Pour autant, son comportement pourrait lui jouer des tours : certains au sein de la West Wing de la Maison-Blanche, qui abrite les plus proches collaborateurs du milliardaire, suivent de près les articles sur les écarts de Patel, dont, dernièrement, son usage personnel présumé du jet du FBI, notamment pour rejoindre sa petite amie à l’autre bout du pays. Des rumeurs et révélations de presse qui pourraient finir par froisser le président, murmurent certains.

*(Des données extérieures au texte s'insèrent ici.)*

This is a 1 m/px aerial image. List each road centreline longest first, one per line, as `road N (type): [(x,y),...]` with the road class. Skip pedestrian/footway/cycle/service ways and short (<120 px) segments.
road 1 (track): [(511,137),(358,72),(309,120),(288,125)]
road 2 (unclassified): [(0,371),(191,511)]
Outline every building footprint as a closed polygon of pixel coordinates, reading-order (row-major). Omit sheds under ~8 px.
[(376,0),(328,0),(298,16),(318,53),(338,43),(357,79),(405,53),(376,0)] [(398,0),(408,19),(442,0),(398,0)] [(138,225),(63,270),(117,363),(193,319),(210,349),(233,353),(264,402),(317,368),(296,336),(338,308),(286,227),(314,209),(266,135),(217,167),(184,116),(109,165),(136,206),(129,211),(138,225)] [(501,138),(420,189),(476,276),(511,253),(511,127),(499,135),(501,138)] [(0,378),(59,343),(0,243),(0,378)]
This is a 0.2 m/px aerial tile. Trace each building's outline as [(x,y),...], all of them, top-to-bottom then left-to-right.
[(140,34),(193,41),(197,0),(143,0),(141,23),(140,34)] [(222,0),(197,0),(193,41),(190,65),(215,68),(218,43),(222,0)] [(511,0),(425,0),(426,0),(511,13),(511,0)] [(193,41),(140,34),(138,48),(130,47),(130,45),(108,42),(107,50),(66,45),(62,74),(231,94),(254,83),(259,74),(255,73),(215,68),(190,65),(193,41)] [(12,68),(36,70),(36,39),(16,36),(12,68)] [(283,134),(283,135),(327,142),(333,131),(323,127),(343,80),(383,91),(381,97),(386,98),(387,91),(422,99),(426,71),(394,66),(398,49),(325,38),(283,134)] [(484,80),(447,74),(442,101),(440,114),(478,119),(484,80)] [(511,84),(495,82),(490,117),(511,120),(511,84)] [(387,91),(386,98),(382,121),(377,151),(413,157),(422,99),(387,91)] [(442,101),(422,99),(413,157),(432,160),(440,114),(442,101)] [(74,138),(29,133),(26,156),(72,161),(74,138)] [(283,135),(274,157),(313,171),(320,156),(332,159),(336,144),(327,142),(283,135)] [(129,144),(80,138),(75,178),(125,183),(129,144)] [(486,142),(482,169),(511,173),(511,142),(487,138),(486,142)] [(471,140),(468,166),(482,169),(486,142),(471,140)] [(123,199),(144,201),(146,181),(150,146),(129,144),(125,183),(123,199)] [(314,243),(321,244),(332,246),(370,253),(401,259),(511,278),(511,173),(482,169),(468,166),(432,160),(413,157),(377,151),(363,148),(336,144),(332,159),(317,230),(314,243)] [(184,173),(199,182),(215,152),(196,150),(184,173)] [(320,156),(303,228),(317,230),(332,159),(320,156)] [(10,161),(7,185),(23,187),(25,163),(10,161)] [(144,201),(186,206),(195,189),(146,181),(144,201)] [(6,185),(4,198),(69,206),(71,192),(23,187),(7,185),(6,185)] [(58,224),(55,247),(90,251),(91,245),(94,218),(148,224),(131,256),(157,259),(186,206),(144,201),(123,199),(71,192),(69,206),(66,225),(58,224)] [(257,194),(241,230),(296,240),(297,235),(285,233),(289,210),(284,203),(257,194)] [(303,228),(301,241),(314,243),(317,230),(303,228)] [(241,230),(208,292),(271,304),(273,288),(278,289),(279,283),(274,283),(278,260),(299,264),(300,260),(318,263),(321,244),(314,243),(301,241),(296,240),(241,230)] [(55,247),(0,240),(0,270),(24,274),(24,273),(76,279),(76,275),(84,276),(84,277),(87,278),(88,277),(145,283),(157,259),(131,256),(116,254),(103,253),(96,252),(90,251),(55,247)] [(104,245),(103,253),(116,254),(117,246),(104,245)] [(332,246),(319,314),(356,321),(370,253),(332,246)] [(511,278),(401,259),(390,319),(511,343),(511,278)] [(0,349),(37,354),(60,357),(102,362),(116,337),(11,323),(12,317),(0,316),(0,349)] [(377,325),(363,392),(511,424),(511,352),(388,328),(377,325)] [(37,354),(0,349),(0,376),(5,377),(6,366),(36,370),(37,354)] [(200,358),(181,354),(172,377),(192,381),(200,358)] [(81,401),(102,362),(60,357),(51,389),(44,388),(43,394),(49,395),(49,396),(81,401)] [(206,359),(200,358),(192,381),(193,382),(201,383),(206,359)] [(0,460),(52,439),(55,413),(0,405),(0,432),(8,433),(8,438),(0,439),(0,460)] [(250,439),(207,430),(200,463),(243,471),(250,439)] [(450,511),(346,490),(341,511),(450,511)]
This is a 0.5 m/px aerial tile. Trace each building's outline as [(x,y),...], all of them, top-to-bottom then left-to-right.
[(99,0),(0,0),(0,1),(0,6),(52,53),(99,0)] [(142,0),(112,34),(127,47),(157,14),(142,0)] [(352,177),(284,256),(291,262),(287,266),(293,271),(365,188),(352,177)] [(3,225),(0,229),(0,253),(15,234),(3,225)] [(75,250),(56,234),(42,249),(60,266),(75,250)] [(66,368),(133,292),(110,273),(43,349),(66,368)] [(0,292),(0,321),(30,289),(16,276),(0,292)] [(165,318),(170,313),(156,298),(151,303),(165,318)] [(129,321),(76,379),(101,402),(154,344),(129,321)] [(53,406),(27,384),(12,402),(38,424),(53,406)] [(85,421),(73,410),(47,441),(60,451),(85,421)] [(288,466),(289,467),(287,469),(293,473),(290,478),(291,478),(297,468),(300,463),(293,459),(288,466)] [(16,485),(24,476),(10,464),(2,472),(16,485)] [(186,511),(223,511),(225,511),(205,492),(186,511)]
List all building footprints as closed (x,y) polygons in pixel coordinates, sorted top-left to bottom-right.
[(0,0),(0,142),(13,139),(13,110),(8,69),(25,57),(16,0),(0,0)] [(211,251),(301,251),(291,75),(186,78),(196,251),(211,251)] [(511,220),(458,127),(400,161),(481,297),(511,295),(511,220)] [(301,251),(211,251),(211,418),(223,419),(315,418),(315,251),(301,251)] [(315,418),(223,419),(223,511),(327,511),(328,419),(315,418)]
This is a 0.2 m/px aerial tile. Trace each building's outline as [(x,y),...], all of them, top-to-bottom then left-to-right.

Malgré le soutien dont il bénéficie encore, Kash Patel aurait de bonnes raisons de s’inquiéter pour son travail, croit savoir « The Atlantic » : le magazine a rapporté le mois dernier qu’il faisait partie des responsables dont le licenciement était imminent, après le limogeage le 2 avril de l’ancienne procureure générale des Etats-Unis Pam Bondi. Egalement fidèle zélée de Trump, celle-ci a notamment payé sa mauvaise gestion de l’affaire Epstein. « On attend juste la confirmation », a confié un responsable du FBI, tandis que des membres du gouvernement spéculeraient déjà sur son remplaçant.
Après la parution de cette enquête, Kash Patel a nié toutes ces allégations, et menacé de traîner « The Atlantic » en justice. « Tout est faux, je vous verrai au tribunal – apportez votre chéquier », a-t-il répondu dans un communiqué du FBI transmis au magazine. « Continuez à parler, cela signifie que je fais exactement ce que je dois faire, a-t-il renchéri sur X. Et aucune de vos conneries ne dissuadera jamais le FBI de rendre l’Amérique sûre à nouveau et d’arrêter les criminels que vous adorez. » Interrogé sur Fox News ce dimanche, il a assuré qu’il déposerait plainte lundi pour diffamation.